Przypomina, że przed wyjazdem pojawiały się obawy, jak „pancerny kardynał”, jak zwykło się mawiać o Josephie Ratzingerze, poradzi sobie w kontaktach z młodzieżą. I okazało się, że wszystko poszło świetnie.
Sydney – gościnność Polonii
– Już w Kolonii wiedzieliśmy z grupą przyjaciół, która ciągle rosła, że polecimy na następne Dni do Sydney, do Australii. Czekały nas długie przygotowania pod przewodnictwem ks. Pawła Kubaniego.
– Ujęła nas gościnność Polonii. Znowu świetna organizacja. My, pielgrzymi, czuliśmy wielką troskę i ze strony mieszkających tam Polaków, i Australijczyków. Papież Benedykt XVI ujął wszystkich, a hasło tamtych ŚDM: „Gdy Duch Święty zstąpi na was, otrzymacie Jego moc i będziecie moimi świadkami”, towarzyszyło nam przez kolejne lata – mówi pan Piotr.
W Sydney podczas ŚDM ślub wzięła para polskich pielgrzymów. Poznali się w Kolonii i obiecali sobie, że jeśli ich związek przetrwa, to pobiorą się za trzy lata, na kolejnych Dniach. I tak też się stało.
ŚDM w Rio de Janeiro (fot. achiwum prywatne)
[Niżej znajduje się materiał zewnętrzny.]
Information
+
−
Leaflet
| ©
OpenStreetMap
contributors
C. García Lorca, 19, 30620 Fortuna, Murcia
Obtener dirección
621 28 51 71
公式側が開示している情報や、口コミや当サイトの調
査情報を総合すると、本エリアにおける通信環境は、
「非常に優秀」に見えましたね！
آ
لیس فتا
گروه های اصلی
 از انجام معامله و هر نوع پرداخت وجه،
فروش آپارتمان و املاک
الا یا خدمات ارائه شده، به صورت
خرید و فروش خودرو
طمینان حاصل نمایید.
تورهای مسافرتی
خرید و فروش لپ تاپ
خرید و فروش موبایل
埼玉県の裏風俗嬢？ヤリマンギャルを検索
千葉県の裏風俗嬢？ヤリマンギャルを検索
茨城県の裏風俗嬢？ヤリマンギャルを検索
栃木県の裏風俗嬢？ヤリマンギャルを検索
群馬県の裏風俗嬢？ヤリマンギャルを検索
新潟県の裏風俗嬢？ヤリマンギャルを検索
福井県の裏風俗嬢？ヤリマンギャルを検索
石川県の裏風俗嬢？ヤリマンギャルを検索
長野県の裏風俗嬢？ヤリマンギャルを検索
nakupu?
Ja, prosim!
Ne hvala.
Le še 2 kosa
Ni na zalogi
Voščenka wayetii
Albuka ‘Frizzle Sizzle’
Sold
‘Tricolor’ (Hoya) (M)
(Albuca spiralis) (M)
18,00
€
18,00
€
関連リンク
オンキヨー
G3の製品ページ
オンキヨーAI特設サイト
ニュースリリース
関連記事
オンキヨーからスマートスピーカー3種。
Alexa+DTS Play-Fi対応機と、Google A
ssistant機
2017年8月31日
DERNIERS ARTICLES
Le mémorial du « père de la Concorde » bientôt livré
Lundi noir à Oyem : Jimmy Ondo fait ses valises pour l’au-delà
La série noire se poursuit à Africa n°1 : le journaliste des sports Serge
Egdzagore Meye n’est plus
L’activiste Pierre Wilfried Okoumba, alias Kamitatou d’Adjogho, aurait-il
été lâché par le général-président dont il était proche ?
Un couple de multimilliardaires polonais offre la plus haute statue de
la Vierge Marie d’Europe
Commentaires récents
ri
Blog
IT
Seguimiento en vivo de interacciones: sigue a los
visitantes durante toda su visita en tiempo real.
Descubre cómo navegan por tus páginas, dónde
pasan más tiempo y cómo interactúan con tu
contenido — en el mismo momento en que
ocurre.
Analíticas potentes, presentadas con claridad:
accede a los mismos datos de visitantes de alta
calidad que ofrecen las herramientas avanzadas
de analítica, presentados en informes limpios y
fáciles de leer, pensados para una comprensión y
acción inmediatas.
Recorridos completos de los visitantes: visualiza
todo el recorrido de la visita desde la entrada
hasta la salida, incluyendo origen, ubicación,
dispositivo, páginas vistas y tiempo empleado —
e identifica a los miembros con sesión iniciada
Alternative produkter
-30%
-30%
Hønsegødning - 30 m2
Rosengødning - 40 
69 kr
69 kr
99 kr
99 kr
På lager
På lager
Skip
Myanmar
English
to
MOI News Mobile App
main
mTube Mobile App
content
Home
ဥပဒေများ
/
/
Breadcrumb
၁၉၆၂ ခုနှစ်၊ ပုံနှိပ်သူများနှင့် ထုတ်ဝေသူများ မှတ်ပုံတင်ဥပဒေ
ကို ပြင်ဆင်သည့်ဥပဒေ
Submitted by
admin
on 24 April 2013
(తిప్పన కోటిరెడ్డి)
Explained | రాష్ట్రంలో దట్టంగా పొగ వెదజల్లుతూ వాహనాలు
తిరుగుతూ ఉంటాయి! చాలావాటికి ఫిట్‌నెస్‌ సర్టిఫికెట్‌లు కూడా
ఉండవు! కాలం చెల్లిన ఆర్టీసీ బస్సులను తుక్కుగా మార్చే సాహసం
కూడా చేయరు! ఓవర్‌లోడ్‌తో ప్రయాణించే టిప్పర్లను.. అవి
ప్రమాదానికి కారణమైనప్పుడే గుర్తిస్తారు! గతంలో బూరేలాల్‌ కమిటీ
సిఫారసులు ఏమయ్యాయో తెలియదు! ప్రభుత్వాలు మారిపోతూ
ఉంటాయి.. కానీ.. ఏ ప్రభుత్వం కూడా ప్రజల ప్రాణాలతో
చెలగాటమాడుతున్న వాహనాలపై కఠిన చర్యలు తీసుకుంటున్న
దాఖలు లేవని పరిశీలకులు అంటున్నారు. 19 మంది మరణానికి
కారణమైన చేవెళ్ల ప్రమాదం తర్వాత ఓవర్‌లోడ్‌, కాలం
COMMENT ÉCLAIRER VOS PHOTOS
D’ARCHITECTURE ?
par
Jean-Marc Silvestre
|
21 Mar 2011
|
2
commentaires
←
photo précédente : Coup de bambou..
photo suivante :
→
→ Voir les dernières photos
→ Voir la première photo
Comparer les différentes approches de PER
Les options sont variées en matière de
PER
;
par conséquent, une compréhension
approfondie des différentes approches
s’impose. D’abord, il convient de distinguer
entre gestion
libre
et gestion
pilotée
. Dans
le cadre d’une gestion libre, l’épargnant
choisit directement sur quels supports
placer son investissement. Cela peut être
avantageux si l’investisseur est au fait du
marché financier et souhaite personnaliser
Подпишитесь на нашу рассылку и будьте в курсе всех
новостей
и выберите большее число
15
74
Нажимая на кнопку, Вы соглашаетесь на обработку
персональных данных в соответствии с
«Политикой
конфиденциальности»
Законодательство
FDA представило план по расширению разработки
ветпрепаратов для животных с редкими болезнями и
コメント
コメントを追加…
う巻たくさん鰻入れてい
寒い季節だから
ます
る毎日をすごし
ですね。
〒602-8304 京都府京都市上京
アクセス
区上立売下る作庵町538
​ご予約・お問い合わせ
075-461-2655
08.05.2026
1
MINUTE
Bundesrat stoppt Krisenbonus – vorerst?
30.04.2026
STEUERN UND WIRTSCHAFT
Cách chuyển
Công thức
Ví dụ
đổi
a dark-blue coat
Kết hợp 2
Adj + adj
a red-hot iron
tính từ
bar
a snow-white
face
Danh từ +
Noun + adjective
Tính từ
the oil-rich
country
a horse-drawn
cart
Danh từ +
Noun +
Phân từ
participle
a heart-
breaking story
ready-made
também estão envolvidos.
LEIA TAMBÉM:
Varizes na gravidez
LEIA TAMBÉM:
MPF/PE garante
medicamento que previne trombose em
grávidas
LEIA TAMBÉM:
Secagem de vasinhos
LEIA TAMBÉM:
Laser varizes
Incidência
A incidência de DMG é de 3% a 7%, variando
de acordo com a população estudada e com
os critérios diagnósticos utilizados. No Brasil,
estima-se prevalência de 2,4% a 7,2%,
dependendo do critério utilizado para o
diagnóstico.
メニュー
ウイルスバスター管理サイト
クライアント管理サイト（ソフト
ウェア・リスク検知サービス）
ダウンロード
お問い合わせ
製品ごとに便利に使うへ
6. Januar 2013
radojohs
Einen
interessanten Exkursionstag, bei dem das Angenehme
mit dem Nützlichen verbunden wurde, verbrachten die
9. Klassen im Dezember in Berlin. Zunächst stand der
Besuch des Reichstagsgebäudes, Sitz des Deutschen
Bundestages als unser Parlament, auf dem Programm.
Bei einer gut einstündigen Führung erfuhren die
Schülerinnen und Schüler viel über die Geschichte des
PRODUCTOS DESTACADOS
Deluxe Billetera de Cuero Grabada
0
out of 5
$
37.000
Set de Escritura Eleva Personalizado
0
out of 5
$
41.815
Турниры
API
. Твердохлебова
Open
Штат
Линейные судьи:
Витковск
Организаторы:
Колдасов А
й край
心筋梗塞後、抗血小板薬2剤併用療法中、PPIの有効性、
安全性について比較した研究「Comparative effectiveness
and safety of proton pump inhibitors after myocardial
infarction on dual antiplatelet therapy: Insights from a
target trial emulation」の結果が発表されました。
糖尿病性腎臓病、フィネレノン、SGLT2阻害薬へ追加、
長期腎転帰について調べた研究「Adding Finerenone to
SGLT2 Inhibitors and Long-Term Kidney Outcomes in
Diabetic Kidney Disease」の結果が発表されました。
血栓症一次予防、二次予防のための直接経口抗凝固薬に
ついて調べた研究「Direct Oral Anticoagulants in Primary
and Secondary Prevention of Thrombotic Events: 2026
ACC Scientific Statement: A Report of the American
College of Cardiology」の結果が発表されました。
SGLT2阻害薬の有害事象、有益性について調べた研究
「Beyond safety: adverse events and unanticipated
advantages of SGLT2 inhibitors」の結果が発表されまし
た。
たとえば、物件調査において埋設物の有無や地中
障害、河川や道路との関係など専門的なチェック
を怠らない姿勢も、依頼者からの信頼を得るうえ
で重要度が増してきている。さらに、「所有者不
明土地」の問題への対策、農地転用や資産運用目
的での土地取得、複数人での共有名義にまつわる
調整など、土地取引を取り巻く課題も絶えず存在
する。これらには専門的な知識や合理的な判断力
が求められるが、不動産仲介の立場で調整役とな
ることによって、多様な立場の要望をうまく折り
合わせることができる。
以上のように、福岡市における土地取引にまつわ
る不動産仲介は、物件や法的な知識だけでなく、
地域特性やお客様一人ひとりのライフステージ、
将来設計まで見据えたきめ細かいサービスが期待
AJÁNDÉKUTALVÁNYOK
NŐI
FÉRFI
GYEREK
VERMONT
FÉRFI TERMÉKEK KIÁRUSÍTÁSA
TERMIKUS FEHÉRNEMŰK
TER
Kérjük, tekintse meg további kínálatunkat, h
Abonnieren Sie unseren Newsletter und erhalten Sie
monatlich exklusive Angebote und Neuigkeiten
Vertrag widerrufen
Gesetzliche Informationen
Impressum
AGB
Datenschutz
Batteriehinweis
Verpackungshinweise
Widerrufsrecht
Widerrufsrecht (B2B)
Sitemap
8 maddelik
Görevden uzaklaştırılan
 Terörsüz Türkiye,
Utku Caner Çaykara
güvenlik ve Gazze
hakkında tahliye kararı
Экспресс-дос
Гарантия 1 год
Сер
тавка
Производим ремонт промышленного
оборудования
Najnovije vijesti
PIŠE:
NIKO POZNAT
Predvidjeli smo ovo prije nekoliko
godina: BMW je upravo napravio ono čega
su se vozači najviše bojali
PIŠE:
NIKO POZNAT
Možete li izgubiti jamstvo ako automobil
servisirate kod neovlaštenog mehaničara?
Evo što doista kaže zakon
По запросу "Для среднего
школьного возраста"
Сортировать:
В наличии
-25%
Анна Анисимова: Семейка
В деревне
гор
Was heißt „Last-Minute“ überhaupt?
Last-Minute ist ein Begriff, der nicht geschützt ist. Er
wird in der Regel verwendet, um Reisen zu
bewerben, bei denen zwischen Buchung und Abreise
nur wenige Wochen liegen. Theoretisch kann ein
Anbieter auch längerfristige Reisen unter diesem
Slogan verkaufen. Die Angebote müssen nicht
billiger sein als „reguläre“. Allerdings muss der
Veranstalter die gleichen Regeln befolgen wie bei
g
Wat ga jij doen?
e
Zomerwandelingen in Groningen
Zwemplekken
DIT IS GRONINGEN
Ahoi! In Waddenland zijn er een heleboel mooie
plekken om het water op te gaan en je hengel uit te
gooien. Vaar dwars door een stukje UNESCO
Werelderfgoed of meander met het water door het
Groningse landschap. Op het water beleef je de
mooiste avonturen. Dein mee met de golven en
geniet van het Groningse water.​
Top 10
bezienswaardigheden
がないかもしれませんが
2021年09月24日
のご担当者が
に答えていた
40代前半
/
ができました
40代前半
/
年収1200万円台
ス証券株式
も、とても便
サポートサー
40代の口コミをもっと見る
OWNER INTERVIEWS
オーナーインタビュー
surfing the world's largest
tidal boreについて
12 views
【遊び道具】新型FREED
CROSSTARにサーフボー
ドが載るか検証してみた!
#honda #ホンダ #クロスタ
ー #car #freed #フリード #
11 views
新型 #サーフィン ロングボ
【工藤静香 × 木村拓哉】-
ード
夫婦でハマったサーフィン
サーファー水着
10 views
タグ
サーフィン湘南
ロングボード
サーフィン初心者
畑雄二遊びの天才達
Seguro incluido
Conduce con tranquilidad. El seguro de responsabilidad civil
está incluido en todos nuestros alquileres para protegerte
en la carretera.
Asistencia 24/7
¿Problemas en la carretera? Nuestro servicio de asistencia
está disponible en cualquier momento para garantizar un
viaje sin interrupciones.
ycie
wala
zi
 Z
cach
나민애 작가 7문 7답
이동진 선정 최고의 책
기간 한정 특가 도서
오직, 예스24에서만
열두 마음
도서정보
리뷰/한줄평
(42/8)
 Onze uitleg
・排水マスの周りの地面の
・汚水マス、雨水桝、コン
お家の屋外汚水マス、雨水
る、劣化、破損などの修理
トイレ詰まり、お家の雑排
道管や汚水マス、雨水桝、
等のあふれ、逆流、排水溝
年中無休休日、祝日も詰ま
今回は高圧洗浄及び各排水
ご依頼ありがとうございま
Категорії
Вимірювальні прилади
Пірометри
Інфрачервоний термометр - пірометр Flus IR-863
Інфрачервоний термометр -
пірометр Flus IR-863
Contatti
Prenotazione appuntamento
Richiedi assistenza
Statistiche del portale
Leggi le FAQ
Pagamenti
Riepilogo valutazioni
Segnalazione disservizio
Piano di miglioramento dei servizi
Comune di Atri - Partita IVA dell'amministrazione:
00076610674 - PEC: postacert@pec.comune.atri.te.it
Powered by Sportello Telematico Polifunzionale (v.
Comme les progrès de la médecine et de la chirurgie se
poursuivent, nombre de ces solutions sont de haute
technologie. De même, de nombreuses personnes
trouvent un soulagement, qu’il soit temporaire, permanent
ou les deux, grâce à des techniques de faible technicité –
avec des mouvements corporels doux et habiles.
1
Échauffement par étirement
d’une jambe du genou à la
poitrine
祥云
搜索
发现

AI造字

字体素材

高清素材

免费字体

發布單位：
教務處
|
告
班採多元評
Madryt – hiszpański temperament
– Do Madrytu pojechaliśmy tylko na trzy dni, zorganizowałem ośmioosobową grupkę. Dołączyliśmy tam do grupy ks. Pawła Kubaniego. Madryt to była wielka radość, entuzjazm, wszystkim udzielał się optymizm i temperament gościnnych, bardzo zaangażowanych Hiszpanów – opowiada pan Piotr.
Jak dodaje, także w stolicy Hiszpanii pielgrzymi przeżyli burzę podczas nocnego czuwania. – W Madrycie pierwszy raz zacząłem się na poważnie przyglądać pracy wolontariuszy. Odebrali nas prosto z samolotu, wskazali drogę, cały czas służyli pomocą – opowiada pan Piotr.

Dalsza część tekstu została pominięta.